Botellas de Vega Sicilia y Pingus y material falsificado que la Guardia Civil ha incautado durante la operación - ABC

Alejandro, el enólogo VIP que vendía garrafón

Detenidos el dueño de un restaurante y su hijo por falsificar vinos Vega Sicilia y Pingus

MADRIDActualizado:

Tortilla de patatas espumosa con merengue interior, sardina con aceite, croquetas envueltas en jamón ibérico, vieiras, gambas y setas... Estos eran algunos de los platos más demandados en el restaurante Don Alex Multibart, ubicado en la localidad coruñesa de Cerceda. El selecto local –al que solo podían acceder aquellos que estuviesen dados de alta en la lista de clientes o fuesen invitados por un amigo de la casa– ha sido clausurado en el marco de la operación «Tag», organizada por la Guardia Civil.
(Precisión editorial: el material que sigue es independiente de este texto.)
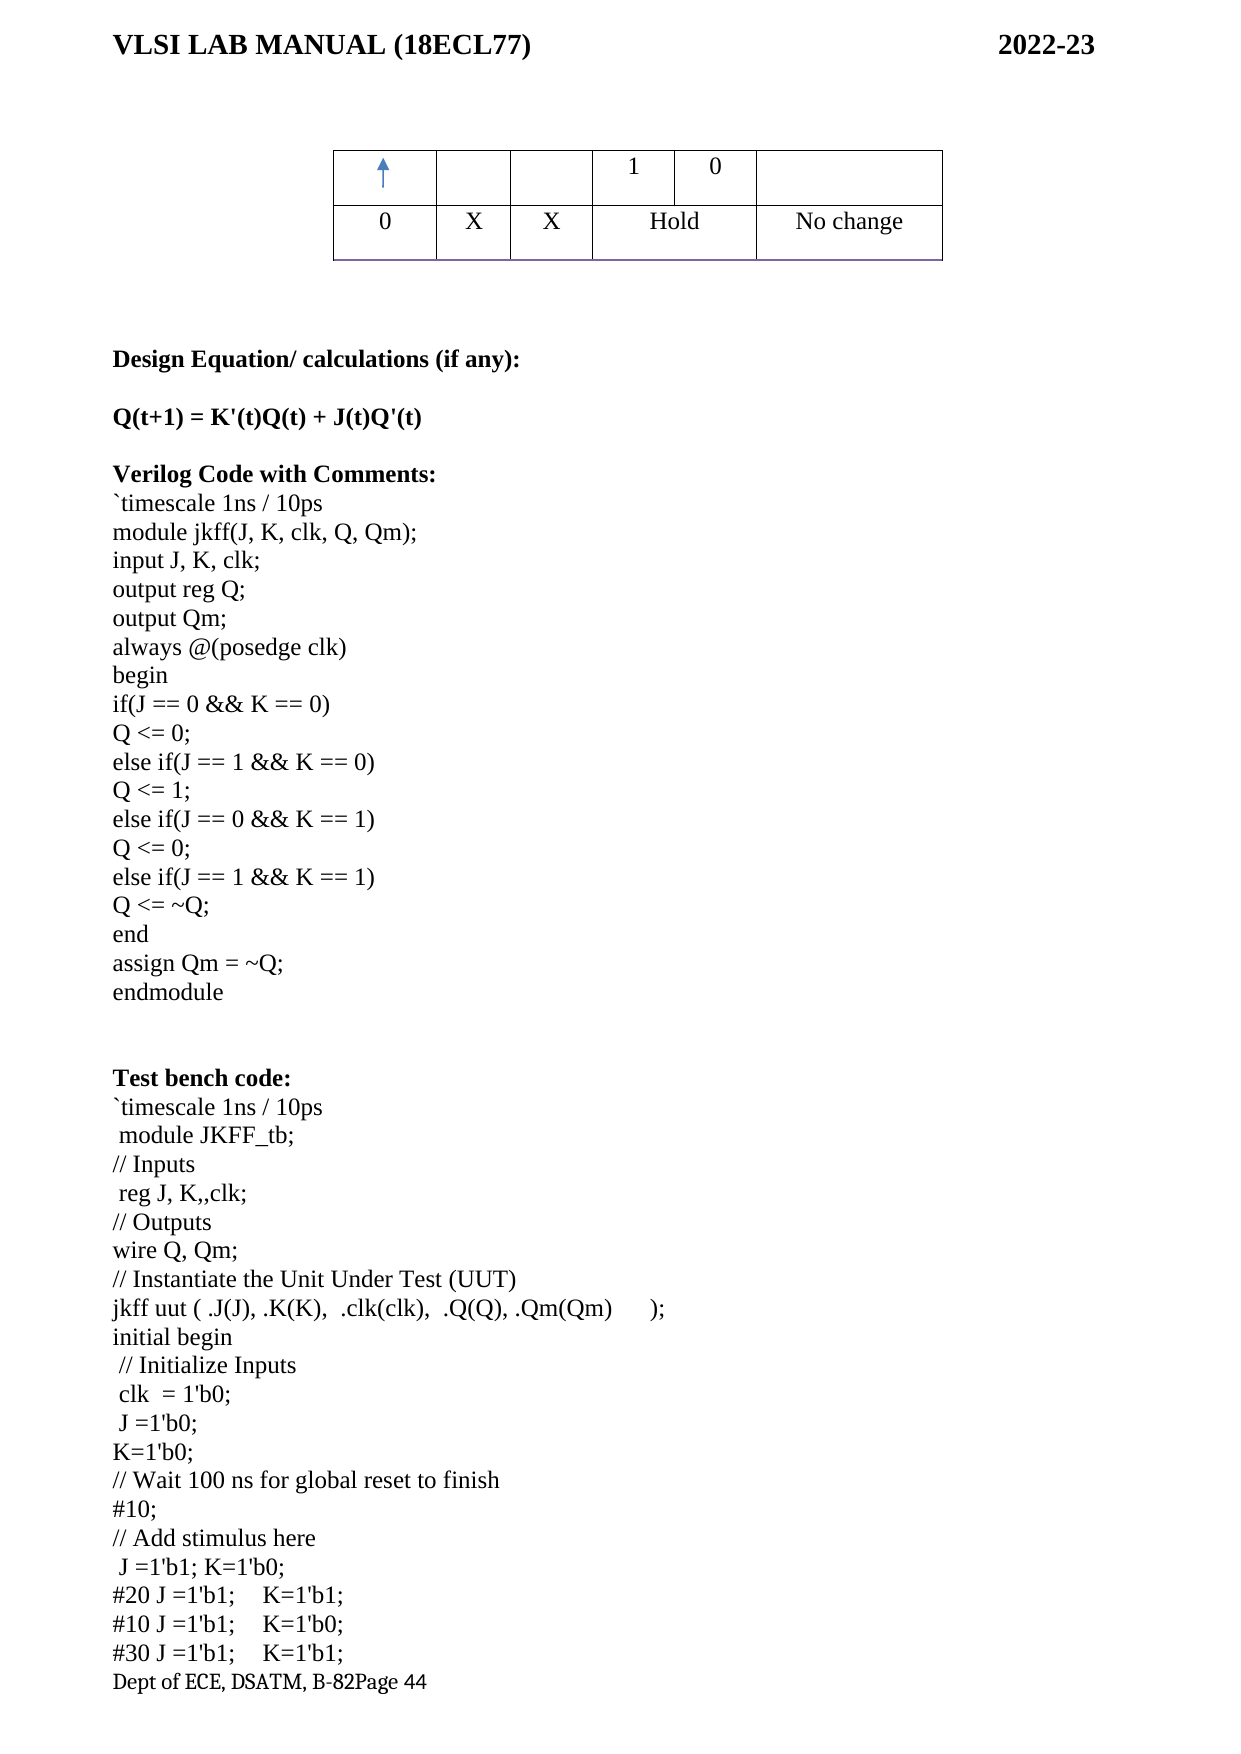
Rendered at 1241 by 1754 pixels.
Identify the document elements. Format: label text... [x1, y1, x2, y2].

text endmodule [112, 977, 1163, 1005]
text always @(posedge clk) [112, 632, 1163, 660]
table_cell [334, 151, 436, 205]
text else if(J == 0 && K == 1) [112, 804, 1163, 833]
text input J, K, clk; [112, 545, 1163, 574]
table_cell No change [757, 206, 942, 259]
text Q <= 0; [112, 718, 1163, 747]
text Q <= 1; [112, 775, 1163, 804]
text #20 J =1'b1; K=1'b1; [112, 1580, 1163, 1609]
table_cell 0 [334, 206, 436, 259]
text output reg Q; [112, 574, 1163, 603]
text begin [112, 660, 1163, 689]
text `timescale 1ns / 10ps [112, 488, 1163, 517]
text module JKFF_tb; [112, 1120, 1163, 1149]
text // Wait 100 ns for global reset to finish [112, 1465, 1163, 1494]
text Q(t+1) = K'(t)Q(t) + J(t)Q'(t) [112, 402, 1163, 430]
table_cell Hold [593, 206, 756, 259]
text output Qm; [112, 603, 1163, 632]
text else if(J == 1 && K == 1) [112, 862, 1163, 890]
text Q <= 0; [112, 833, 1163, 862]
table_cell 1 [437, 151, 510, 205]
text K=1'b0; [112, 1437, 1163, 1465]
table_cell 1 [511, 151, 592, 205]
text Design Equation/ calculations (if any): [112, 344, 1163, 373]
table_cell Toggle [757, 151, 942, 205]
text // Initialize Inputs [112, 1350, 1163, 1379]
text // Inputs [112, 1149, 1163, 1178]
text jkff uut ( .J(J), .K(K), .clk(clk), .Q(Q), .Qm(Qm) ); [112, 1293, 1163, 1322]
text clk = 1'b0; [112, 1379, 1163, 1408]
text J =1'b0; [112, 1408, 1163, 1437]
text #10; [112, 1494, 1163, 1523]
text assign Qm = ~Q; [112, 948, 1163, 977]
table_cell 1 [593, 151, 674, 205]
text Q <= ~Q; [112, 890, 1163, 919]
text #10 J =1'b1; K=1'b0; [112, 1609, 1163, 1638]
text reg J, K,,clk; [112, 1178, 1163, 1207]
text // Add stimulus here [112, 1523, 1163, 1552]
text #30 J =1'b1; K=1'b1; [112, 1638, 1163, 1667]
text Test bench code: [112, 1063, 1163, 1092]
table_cell X [437, 206, 510, 259]
text end [112, 919, 1163, 948]
text `timescale 1ns / 10ps [112, 1092, 1163, 1120]
text // Instantiate the Unit Under Test (UUT) [112, 1264, 1163, 1293]
text initial begin [112, 1322, 1163, 1350]
text Verilog Code with Comments: [112, 459, 1163, 488]
table_cell X [511, 206, 592, 259]
text J =1'b1; K=1'b0; [112, 1552, 1163, 1580]
text module jkff(J, K, clk, Q, Qm); [112, 517, 1163, 545]
table_cell 0 [675, 151, 756, 205]
text // Outputs [112, 1207, 1163, 1235]
text else if(J == 1 && K == 0) [112, 747, 1163, 775]
text wire Q, Qm; [112, 1235, 1163, 1264]
text if(J == 0 && K == 0) [112, 689, 1163, 718]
El dueño de Don Alex, Alejandro Estévez, y tres personas más han resultado detenidas por la falsificación, distribución y venta de vinos falsos de las marcas Vega Sicilia –en sus referencias «Único» y «Valbuena» 5º año–, Pingus y Flor de Pingus.

La investigación de la Guardia Civil empezó el pasado mes de octubre tras una denuncia presentada en el juzgado número 4 de Navalcarnero (Madrid). Los responsables de Pingus comprobaron que un portal web especializado en la venta de vinos con el que no colaboraban vendía sus productos a un precio, en ocasiones, superior a 1.900 euros. Los agentes de la Benemérita constataron entonces que se trataba de botellas falsas.

«¿Qué vino os recuerda más al Vega Sicilia?», preguntaba Alejandro Estévez en las exclusivas catas que organizaba. Este enólogo VIP engañaba así a sus compradores y hacía pasar el vino más parecido por uno de los exclusivos anteriormente mencionados. Siempre adquiría otro alcohol con propiedades similares y de la misma denominación de origen, pero a precios mucho más bajos para poder obtener un gran beneficio. La Benemérita cree que ha podido llegar a vender más de 1.500 botellas desde el año 2014, lo que le habría generado un beneficio de más de un millón y medio de euros.

En la localidad de Arroyomolinos, el grupo criminal tenía asentada una sociedad mercantil a través de la que daba salida a las botellas. El alcohol, las etiquetas y los corchos de las marcas estaban falsificados de forma extremadamente real. Tanto que habían pasado incluso los filtros de varias casas de subastas internacionales.

En Cerceda estaba, en la planta superior a la del restaurante, su taller clandestino. Allí rellenaban con garrafón las botellas perfectamente preparadas y listas para darles salida en el mercado nacional e internacional.

La Guardia Civil realizó seis registros en los que se encontraron 1.600 etiquetas falsificadas, sellos, troqueladoras, moldes, cajas de madera, palés de 500 unidades y 28 botellas falsificadas, además de otras 285 dispuestas para el mismo cometido.

El grupo criminal estaba formado por Estévez, su pareja, su hijo y otras cinco personas (tres de ellas con antecedentes policiales) a las que se acusa de delitos contra la propiedad industrial, contra la salud pública, estafa y blanqueo de capitales.